» **Textauszug zum Lesen**:
Geldpolitik im Gesamtinteresse des Landes

Thomas Jordan, Präsident des Direktoriums

111. ordentliche Generalversammlung der Aktionäre der Schweizerischen Nationalbank, Bern, 26.04.2019

Seit rund vier Jahren stützt die Schweizerische Nationalbank (SNB) ihre Geldpolitik auf zwei Pfeiler: den Negativzins und die Bereitschaft, bei Bedarf am Devisenmarkt zu intervenieren. Beides sind unkonventionelle geldpolitische Massnahmen und in der gegenwärtigen Situation unerlässlich, um Preisstabilität zu gewährleisten.

Seit einem Vierteljahrhundert sinkt das globale Zinsniveau. Für diesen Rückgang gibt es verschiedene Erklärungen. Eine davon ist die erfolgreiche Bekämpfung der Inflation durch die Zentralbanken; doch auch der globale Realzins ist rückläufig, was u.a. mit der Demografie und dem verlangsamten Produktivitätswachstum in den Industrieländern zusammenhängt. Das Tiefzinsumfeld erschwert die konventionelle Geldpolitik, da diese weniger auf Störungen reagieren kann. Normalerweise mildert eine Zentralbank Konjunkturabschwächungen, indem sie den Zins senkt. Ist das globale Zinsniveau aber ohnehin sehr tief, schränkt dies den Spielraum der konventionellen Geldpolitik ein.

» **Angaben zur Aufgabe**:
Wie geht die Rede zur Geldpolitik der SNB oben nach ihrem letzten Satz weiter? Setzen Sie sie fort.

» **Zu prüfende Daten**:
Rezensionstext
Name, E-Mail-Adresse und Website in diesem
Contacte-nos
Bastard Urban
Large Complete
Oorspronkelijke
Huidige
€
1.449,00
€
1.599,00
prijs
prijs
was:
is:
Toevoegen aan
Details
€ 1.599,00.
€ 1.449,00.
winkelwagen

--

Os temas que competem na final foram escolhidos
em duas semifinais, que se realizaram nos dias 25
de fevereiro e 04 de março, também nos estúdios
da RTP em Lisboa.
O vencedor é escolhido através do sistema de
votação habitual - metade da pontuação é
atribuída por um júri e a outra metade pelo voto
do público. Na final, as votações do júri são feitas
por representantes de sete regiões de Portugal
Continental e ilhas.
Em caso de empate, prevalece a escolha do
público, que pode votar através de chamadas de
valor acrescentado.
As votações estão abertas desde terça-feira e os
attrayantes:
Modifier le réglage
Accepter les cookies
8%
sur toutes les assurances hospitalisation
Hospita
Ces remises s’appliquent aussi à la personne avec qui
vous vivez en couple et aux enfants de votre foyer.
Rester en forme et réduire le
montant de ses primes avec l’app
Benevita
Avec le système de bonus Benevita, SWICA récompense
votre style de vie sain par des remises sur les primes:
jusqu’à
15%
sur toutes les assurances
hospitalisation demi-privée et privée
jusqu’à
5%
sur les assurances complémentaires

* * *

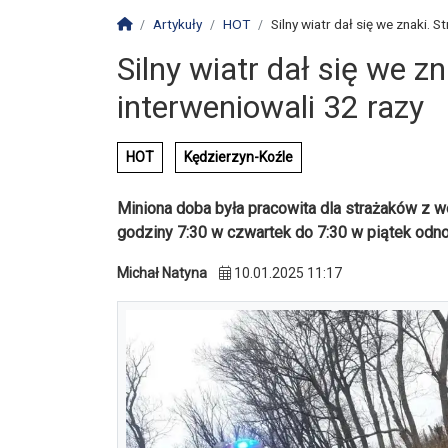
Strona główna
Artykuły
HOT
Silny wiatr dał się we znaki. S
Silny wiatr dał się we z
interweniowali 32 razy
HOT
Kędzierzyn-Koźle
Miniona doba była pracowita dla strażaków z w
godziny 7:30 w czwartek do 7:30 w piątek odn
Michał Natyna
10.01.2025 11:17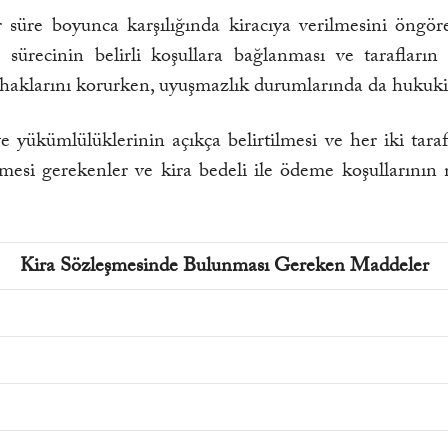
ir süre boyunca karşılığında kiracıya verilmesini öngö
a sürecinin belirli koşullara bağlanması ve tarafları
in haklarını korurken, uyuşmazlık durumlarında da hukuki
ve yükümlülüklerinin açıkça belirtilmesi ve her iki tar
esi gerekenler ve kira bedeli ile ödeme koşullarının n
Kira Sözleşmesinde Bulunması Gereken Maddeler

» **Ergebnis der Aufgabe**:
Vor elf Jahren brach die globale Finanz- und Wirtschaftskrise aus, was einen heftigen Rückgang der Wirtschaftsleistung und der Inflation in der Schweiz zur Folge hatte. Zuerst reagierte die SNB auf konventionelle Art und senkte die Zinsen auf praktisch null. Als auf die Finanzkrise die Staatschuldenkrise in der Eurozone folgte, musste die SNB zu unkonventionellen Mitteln greifen und intervenierte am Devisenmarkt. Seit der Aufhebung des Mindestkurses erhebt die SNB einen Negativzins, um die Attraktivität des Frankens zu begrenzen. Zusammen mit der Interventionsbereitschaft hat der Negativzins wesentlich dazu beigetragen, dass die Schweizer Wirtschaft glimpflich durch die Krise gekommen ist. Auch heute hilft er, dass sich unsere Wirtschaft trotz vieler internationaler Unsicherheitsfaktoren gut entwickelt.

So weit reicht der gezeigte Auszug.